### TAREFAS
a: Diga se cada afirmação abaixo está de acordo com o artigo sobre tributação do ganho de capital, respondendo sim ou não e citando as palavras do artigo que decidem a questão: (i) o artigo foi publicado em 15 de setembro de 2023; (ii) a tributação desses ganhos de capital foi regulamentada só recentemente; (iii) uma das controvérsias tratadas envolve a base de cálculo do Imposto de Renda Retido na Fonte.
b: Transcreva do artigo sobre tributação do ganho de capital o trecho que começa nas palavras "15 de setembro" e termina depois das palavras "sobre sua apuração.".
c: Segundo o artigo sobre tributação do ganho de capital, que cargo Guilherme Henrique Martins Santos ocupa na Associação Brasileira de Comércio Eletrônico?

### FONTE
- - - -

Opinião

Tributação do ganho de capital de estrangeiras na alienação societária

Autores

  • Guilherme Henrique Martins Santos

    é advogado e sócio de Mazzucco&Mello Sociedade de Advogados especialista em Direito Tributário pela Fundação Getúlio Vargas (FGV) e diretor jurídico da Associação Brasileira de Comércio Eletrônico.

  • João Pedro Riccioppo Cerqueira Gimenes

    é advogado de Mazzucco & Mello Sociedade de Advogados pós-graduado em Direito Tributário pela Pontifícia Universidade Católica de São Paulo (PUC-SP) e Direito Empresarial pela Fundação Getúlio Vargas (FGV) e MBA em Gestão Tributária pela Fundação Instituto de Pesquisas Contábeis Atuariais e Financeiras (Fipecafi).

15 de setembro de 2023, 7h09

A tributação dos ganhos de capital auferidos na alienação de participações societárias, a despeito de regulamentada há décadas, permanece suscitando controvérsias nos tribunais administrativo e judiciais.

O tema ganha contornos ainda mais incertos quando o adquirente é residente no exterior. Uma das controvérsias existentes sobre o assunto — e que aqui se pretende analisar  diz respeito à base de cálculo do Imposto de Renda Retido na Fonte (IRRF) e a influência (ou não) da variação cambial (positiva ou negativa) sobre sua apuração.

- - - -

### REGISTROS ARMAZENADOS
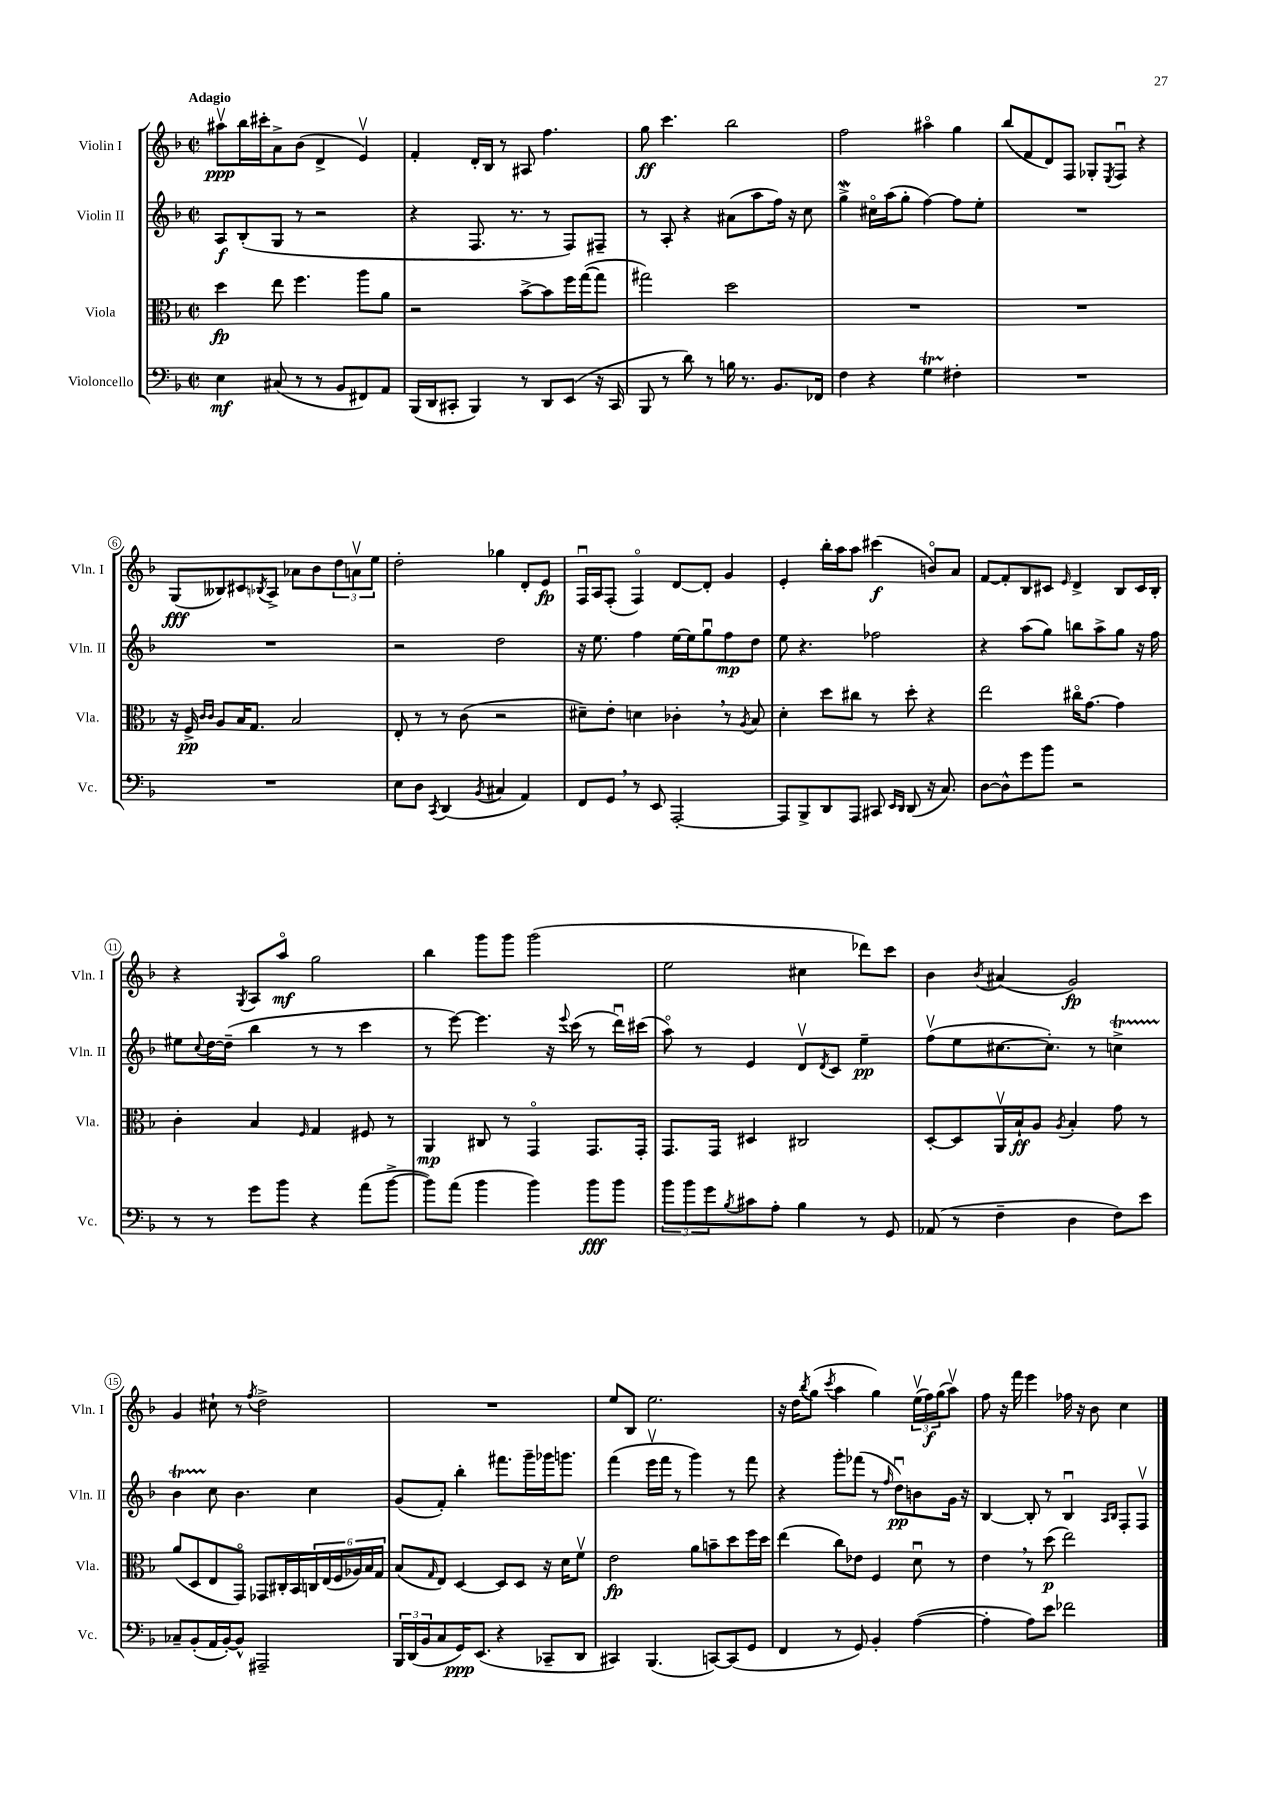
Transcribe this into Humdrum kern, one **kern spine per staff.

**kern	**kern	**kern	**kern
*staff4	*staff3	*staff2	*staff1
*clefF4	*clefC3	*clefG2	*clefG2
*k[b-]	*k[b-]	*k[b-]	*k[b-]
*M2/2	*M2/2	*M2/2	*M2/2
*met(c|)	*met(c|)	*met(c|)	*met(c|)
4E	4dd	8A	8aa#v
.	.	(8B-'	16bb-
.	.	.	16ccc#'
(8C#	8ee	8G	8a^
8r	4.ff	8r	(8b-
8r	.	2r	4d^
8BB-	.	.	.
8FF#)	8aa	.	4ev)
8AA	8a	.	.
=	=	=	=
(16BBB-	2r	4r	4f'
16DD	.	.	.
8CC#'	.	.	.
4BBB-)	.	8.F	16d'
.	.	.	16B-
.	.	.	8r
.	.	8.r	.
8r	[8b-^	.	8A#
8DD	8b-]	8r	4.ff
(8EE	16ff	8F)	.
.	([16gg	.	.
16r	8gg]	8F#~	.
16CC#	.	.	.
=	=	=	=
8BBB-	2gg#)	8r	8gg
8r	.	8A'	4.ccc
8d)	.	4r	.
8r	.	.	.
16B	2dd	(8a#	2bb-
8.r	.	.	.
.	.	8aa	.
8.BB-	.	16ff)	.
.	.	16r	.
.	.	8cc	.
16FF-	.	.	.
=	=	=	=
4F	1r	4gg^	2ff
4r	.	16cc#o	.
.	.	(16aa	.
.	.	8gg'	.
4G	.	[4ff)	4aa#o
4F#'	.	8ff]	4gg
.	.	8ee'	.
=	=	=	=
1r	1r	1r	(8bb-
.	.	.	8f
.	.	.	8d)
.	.	.	8F
.	.	.	8G-'
.	.	.	8qE
.	.	.	8Fu
.	.	.	4r
=	=	=	=
1r	16r	1r	(8G
.	16F^	.	.
.	16qqc	.	.
.	16qqc	.	.
.	8A	.	8B--)
.	16B-	.	8c#
.	8.G	.	.
.	.	.	8qB-
.	.	.	8A^
.	2B-	.	8a-
.	.	.	8b-
.	.	.	12dd
.	.	.	12av
.	.	.	12ee
=	=	=	=
8E	8E'	2r	2dd'
8D	8r	.	.
8qCC	.	.	.
(4DD	8r	.	.
.	(8c	.	.
8qBB-	.	.	.
4C#	2r	2dd	4gg-
4AA)	.	.	8d'
.	.	.	8e
=	=	=	=
8FF	8d#~)	16r	16Fu
.	.	8.ee	16A
8GG	8e'	.	(8F'
8r	4d	4ff	4Fo)
8EE	.	.	.
[2AAA'	4c-'	[16ee	[8d
.	.	16ee]	.
.	.	8ggu	8d']
.	8r	8ff	4g
.	8qA	.	.
.	8B-	8dd	.
=	=	=	=
8AAA]	4d'	8ee	4e'
8BBB-^	.	4.r	.
8DD	8dd	.	16bb-'
.	.	.	16aa
8AAA	8cc#	.	8aa
8CC#	8r	2ff-	(4ccc#
16qqEE	.	.	.
16qqDD	.	.	.
(8DD	8dd'	.	.
16r	4r	.	8bo)
8.C)	.	.	.
.	.	.	8a
=	=	=	=
[8D	2ee	4r	[8f
8D^^]	.	.	8f']
8g	.	(8aa	8B-
8b-	.	8gg)	8c#
.	.	.	16qqe
2r	16cc#o	8bb	4d^
.	[8.g	.	.
.	.	8aa^	.
.	4g]	8gg	8B-
.	.	16r	16c#
.	.	16ff	16B-'
=	=	=	=
8r	4c'	8ee#	4r
.	.	8qqcc	.
8r	.	[16dd	.
.	.	(16dd~]	.
.	.	.	8qG
8g	4B-	4bb-	8A
8b-	.	.	8aao
.	16qqF	.	.
4r	4G	8r	2gg
.	.	8r	.
(8a	8F#	4ccc	.
[8b-^	8r	.	.
=	=	=	=
8b-])	4AA	8r	4bb-
(8a	.	[8eee)	.
4b-	8C#	4.eee]	8ggg
.	8r	.	8ggg
4b-)	4GGo	.	(2ggg
.	.	16r	.
.	.	8qqeee	.
.	.	(16ccc	.
8b-	8.GG	8r	.
8b-	.	16dddu)	.
.	16GG'	(16ccc#	.
=	=	=	=
12b-	8.GG	8aao)	2ee
12b-	.	.	.
.	.	8r	.
12g	.	.	.
.	16GG	.	.
8qB-	.	.	.
8c#	4D#	4e	.
8A'	.	.	.
4B-	2C#	8dv	4cc#
.	.	8qd	.
.	.	8c	.
8r	.	4ee~	8ddd-)
8GG	.	.	8ccc
=	=	=	=
(8AA-	[8D'	(8ffv	4b-
8r	8D]	8ee	.
.	.	.	8qb-
4F~	16AAv	[8.cc#	(4a#
.	16B-`	.	.
.	8A	.	.
.	.	8.cc#'])	.
.	8qA	.	.
4D	4B-'	.	2g)
.	.	8r	.
8F)	8g	4cc^	.
8e	8r	.	.
=	=	=	=
8C-~	(8a	4b-	4g
(8BB-'	8D	.	.
16AA	8E	8cc	8cc#`
[16BB-')	.	.	.
8BB-^^]	8GGo)	4.b-	8r
.	.	.	8qff
2AAA#~	8GG-	.	2dd^
.	16C#'	.	.
.	16BB-	.	.
.	24C	4cc	.
.	(24E	.	.
.	24F	.	.
.	24A-)	.	.
.	24B-	.	.
.	24G	.	.
=	=	=	=
24BBB-	(8B-	(8g	1r
(24DD	.	.	.
24BB-	.	.	.
.	16qqG	.	.
8C	8E)	8f')	.
16GG)	[4D	4bb-'	.
(8.EE	.	.	.
4r	8D]	8.fff#	.
.	8D	.	.
.	.	16ggg~	.
8CC-~	16r	16ggg-	.
.	16d	8.ggg	.
8DD	8fv	.	.
=	=	=	=
4CC#)	2e	(4fff	8ee
.	.	.	8B-
(4.BBB-	.	16eeev	2.ee
.	.	16fff	.
.	.	8r	.
.	8a	4ggg)	.
[8CC)	8b~	.	.
(8CC]	8dd	8r	.
8GG	16ff	8fff	.
.	16dd	.	.
=	=	=	=
4FF	(4ee	4r	16r
.	.	.	16dd
.	.	.	8qbb-
.	.	.	(8gg
.	.	.	8qccc
8r	8cc)	8ggg'	4aa
8GG)	8e-	(8fff-	.
4BB-'	4F	8r	4gg)
.	.	16qqff	.
.	.	8ddu)	.
([4A	8du	8b	(24eev
.	.	.	24ff)
.	.	.	(24gg
.	8r	16g	8aav)
.	.	16r	.
=	=	=	=
4A']	4e	[4B-	8ff
.	.	.	16r
.	.	.	16fff
8A)	8r	8B-']	4eee
8e	(8dd	8r	.
2f-	2ee)	4B-u	16ff-
.	.	.	16r
.	.	.	8b-
.	.	16qqA	.
.	.	16qqB-	.
.	.	8F'	4cc
.	.	8Fv	.
==	==	==	==
*-	*-	*-	*-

- - - -

### RESPOSTAS ELABORADAS
a:
(i) Sim: "15 de setembro de 2023, 7h09".
(ii) Não: "a despeito de regulamentada há décadas".
(iii) Sim: "diz respeito à base de cálculo do Imposto de Renda Retido na Fonte (IRRF)".

b:
15 de setembro de 2023, 7h09

A tributação dos ganhos de capital auferidos na alienação de participações societárias, a despeito de regulamentada há décadas, permanece suscitando controvérsias nos tribunais administrativo e judiciais.

O tema ganha contornos ainda mais incertos quando o adquirente é residente no exterior. Uma das controvérsias existentes sobre o assunto — e que aqui se pretende analisar  diz respeito à base de cálculo do Imposto de Renda Retido na Fonte (IRRF) e a influência (ou não) da variação cambial (positiva ou negativa) sobre sua apuração.

c: Diretor jurídico.